Selehattin DÖNMEZ / STAR GAZETESİ
Gece yeme sendromu (NES) 1955 yılında Stunkard, Grace ve Wolff tarafından tanımlanmış ve henüz resmi olarak yeme bozukluğu olarak kabul edilmemiştir. NES, şişman kişilerin yüzde 10’unda olduğu düşünülen bir yeme bozukluğudur. Gece yeme sendromu olan kişilerde; kahvaltı yapılsa bile sabah anoreksisi, uyandıktan sonra ilk öğünü birkaç saat geciktirme, gece yediklerinden dolayı mide bozukluğu, akşam hiperfajisi, günlük kalorinin en azından yüzde 50’sinin son akşam yemeğinden sonra atıştırmalar ile alınması, akşam kalori alımının gündüzden fazla olması, yenilen besinlerin genel içeriğinin şeker ve nişasta gibi karbonhidratlardan oluşması, haftada 3 gece en az bir kez uyanma ve uyku problemleri, geceleri sık sık uyanmalar sırasında yüksek kalorili atıştırmaların yapılması, bu durumun en az 3 ay sürmesi, yedikten sonra suçluluk, sıkıntı, gerginlik ve sinir, özellikle gece sinir, gerginlik, karamsarlık, ve sıkıntı, diğer yeme bozukluğu kriterlerine uymama gibi özellikler taşır.

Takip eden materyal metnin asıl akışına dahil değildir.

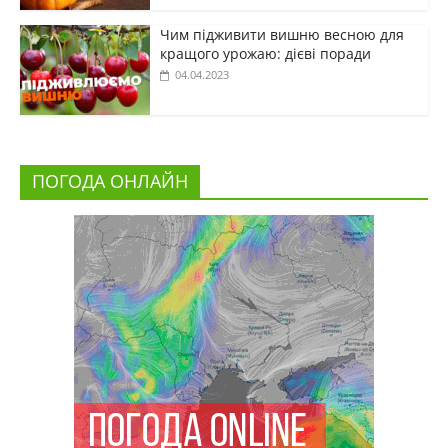
Чим підживити вишню весною для
кращого урожаю: дієві поради
04.04.2023
ПОГОДА ОНЛАЙН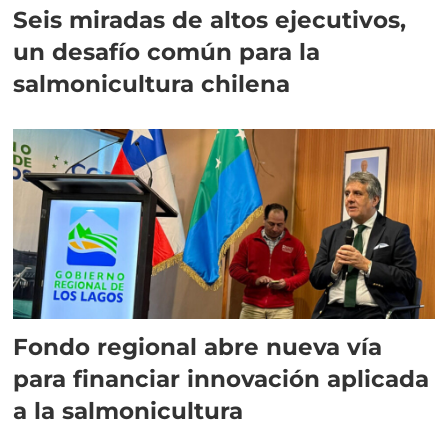
Seis miradas de altos ejecutivos,
un desafío común para la
salmonicultura chilena
Fondo regional abre nueva vía
para financiar innovación aplicada
a la salmonicultura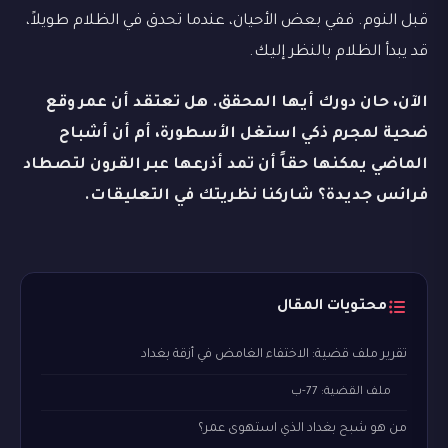
قبل النوم. ففي بعض الأحيان، عندما تحدق في الظلام طويلاً،
قد يبدأ الظلام بالنظر إليك.
الآن، حان دورك أيها المحقق. هل تعتقد أن عمر وقع
ضحية لمجرم ذكي استغل الأسطورة، أم أن أشباح
الماضي يمكنها حقاً أن تمد أذرعها عبر القرون لتصطاد
فرائس جديدة؟ شاركنا نظريتك في التعليقات.
محتويات المقال
تقرير ملف قضية: الاختفاء الغامض في أزقة بغداد
ملف القضية: 77-ب
من هو شبح بغداد الذي استهوى عمر؟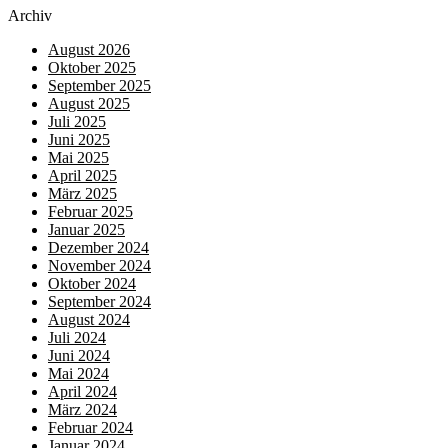
Archiv
August 2026
Oktober 2025
September 2025
August 2025
Juli 2025
Juni 2025
Mai 2025
April 2025
März 2025
Februar 2025
Januar 2025
Dezember 2024
November 2024
Oktober 2024
September 2024
August 2024
Juli 2024
Juni 2024
Mai 2024
April 2024
März 2024
Februar 2024
Januar 2024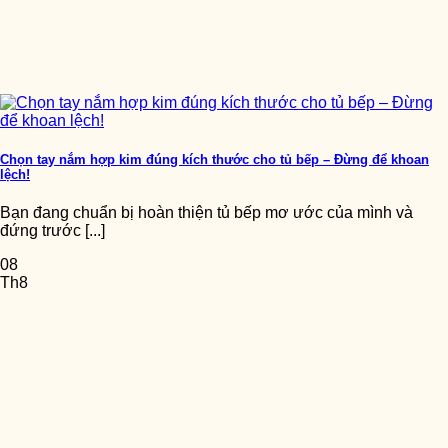
Chọn tay nắm hợp kim đúng kích thước cho tủ bếp – Đừng để khoan
lệch!
Bạn đang chuẩn bị hoàn thiện tủ bếp mơ ước của mình và
đứng trước [...]
08
Th8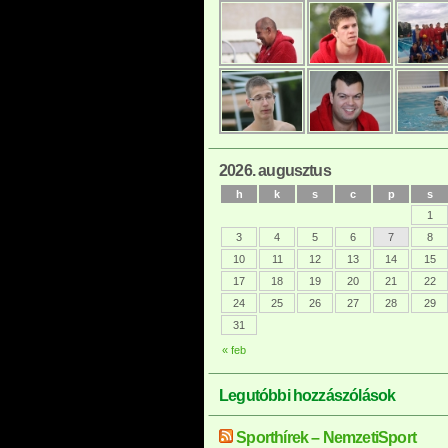
2026. augusztus
h
k
s
c
p
s
1
3
4
5
6
7
8
10
11
12
13
14
15
17
18
19
20
21
22
24
25
26
27
28
29
31
« feb
Legutóbbi hozzászólások
Sporthírek – NemzetiSport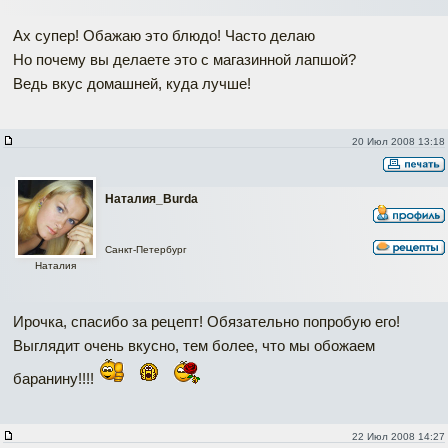
Ах супер! Обажаю это блюдо! Часто делаю
Но почему вы делаете это с магазинной лапшой?
Ведь вкус домашней, куда лучше!
20 Июл 2008 13:18
Наталия_Burda
Санкт-Петербург
Наталия
Ирочка, спасибо за рецепт! Обязательно попробую его!
Выглядит очень вкусно, тем более, что мы обожаем
баранину!!!!
22 Июл 2008 14:27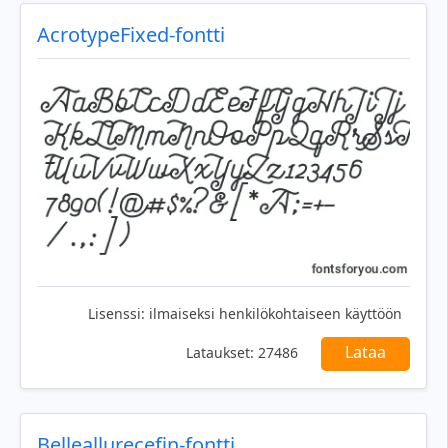
AcrotypeFixed-fontti
Lisenssi:
ilmaiseksi henkilökohtaiseen käyttöön
Lataa
Lataukset:
27486
Belleallurecefin-fontti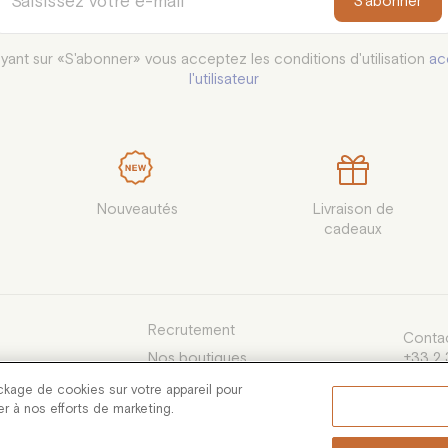
S'abonner
yant sur «S'abonner» vous acceptez les conditions d'utilisation
ac
l'utilisateur
Nouveautés
Livraison de

cadeaux
Recrutement
Contac
Nos boutiques
+33 2 
du lund
e Vente
ckage de cookies sur votre appareil pour
13h30 
uer à nos efforts de marketing.
servic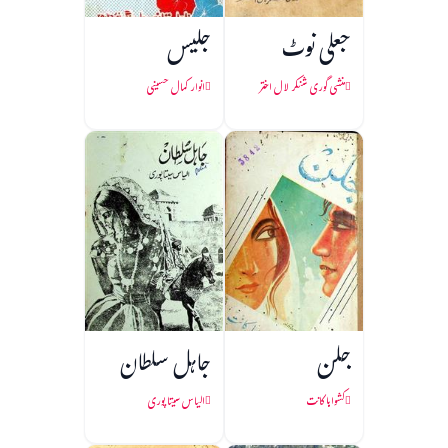
جعلی نوٹ
جلیس
منشی گوری شنکر لال اختر
انوار کمال حسینی
جلن
جاہل سلطان
کشواہا کانت
الیاس سیتا پوری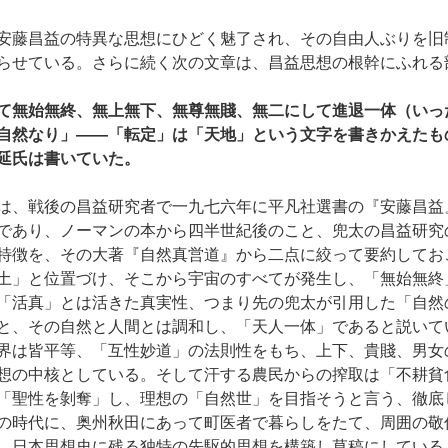
安藤昌益の特異な思想にひどく魅了され、その自由人ぶりを旧
らせている。さらに続く次の文章は、昌益思想の根幹にふれる
て無始無終、無上無下、無尊無賤、無二にして進退一体（いっ
自然なり」――「転定」は「天地」という文字を書きかえたも
延氏は書いていた。
は、戦後の昌益研究者で一九七六年に平凡社選書の『安藤昌益
であり、ノーマンの本から四半世紀後のこと、兜太の昌益研究
特徴を、その大著『自然真営道』から二点に絞って要約してお
土」と位置づけ、そこから宇宙のすべてが発生し、「無始無終
「活真」とは活きた真実性、つまり先の兜太が引用した「自然
と、その自然と人間とは調和し、「天人一体」であると説いて
界は皆平等、「互性妙道」の法則性をもち、上下、貴賤、男女
想の中核としている。そして汗する農民からの搾取は「不耕貧
「聖性を剝奪」し、理想の「自然世」を目指そうと言う、徹底
の時代に、奥州秋田にあって町医者で暮らしをたて、周囲の敬
、日本思想史に残る独特の先駆的思想を構築し草稿にしている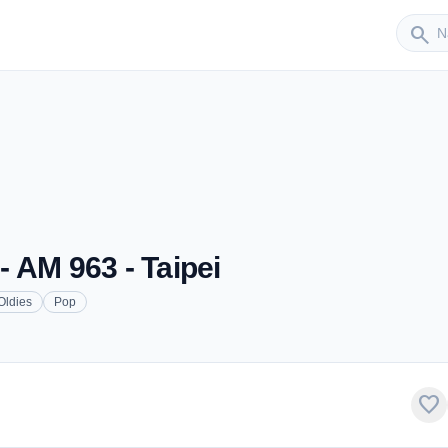
Sender
search
M 963 - Taipei
Oldies
Pop
favorite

Tedavide temel prensip zayıflama programı ve beslenme eğitimidir. Gece yeme sendromu (GYS) ile ilgili prevalan çalışmaları sınırlıdır. Rand ve arkadaşları tarafından yapılan 2097 kişilik popülasyon çalışmasında GYS prevalansı yüzde 1.5 olarak belirlendi.

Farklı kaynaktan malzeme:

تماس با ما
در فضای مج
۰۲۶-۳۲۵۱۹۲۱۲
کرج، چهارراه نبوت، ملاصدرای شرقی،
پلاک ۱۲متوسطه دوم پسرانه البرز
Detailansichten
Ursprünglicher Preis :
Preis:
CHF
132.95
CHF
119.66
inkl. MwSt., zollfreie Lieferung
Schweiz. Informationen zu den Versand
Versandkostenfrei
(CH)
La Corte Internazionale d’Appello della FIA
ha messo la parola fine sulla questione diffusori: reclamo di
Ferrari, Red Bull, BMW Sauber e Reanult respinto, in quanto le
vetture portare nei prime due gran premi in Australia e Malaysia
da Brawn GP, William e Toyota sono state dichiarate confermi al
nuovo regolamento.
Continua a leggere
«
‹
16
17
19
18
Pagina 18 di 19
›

DEPRESYON VE BENLİK KAYGISI
GYS, tüm ağırlık gruplarına göre kıyaslandığında şişman bireylerde oldukça yaygındır. Şişmanlığın derecesi ile GYS arasında pozitif ilişki bulunmaktadır. Ancak bazı araştırmalar bu ilişkiyi desteklememektedir. Gece yeme sendromu ile psikonevroz ve depresyon arasında anlamlı ilişkiler mevcuttur. Yapılan bir çalışmada, ağırlık yönetim programına katılan 76 şişman bireyden yüzde 14’ünde gece yeme sendromu saptanmış ve bu kişilerin kontrol grubuna göre yüksek depresyon ve düşük benlik saygısı gösterdiği ortaya çıktı.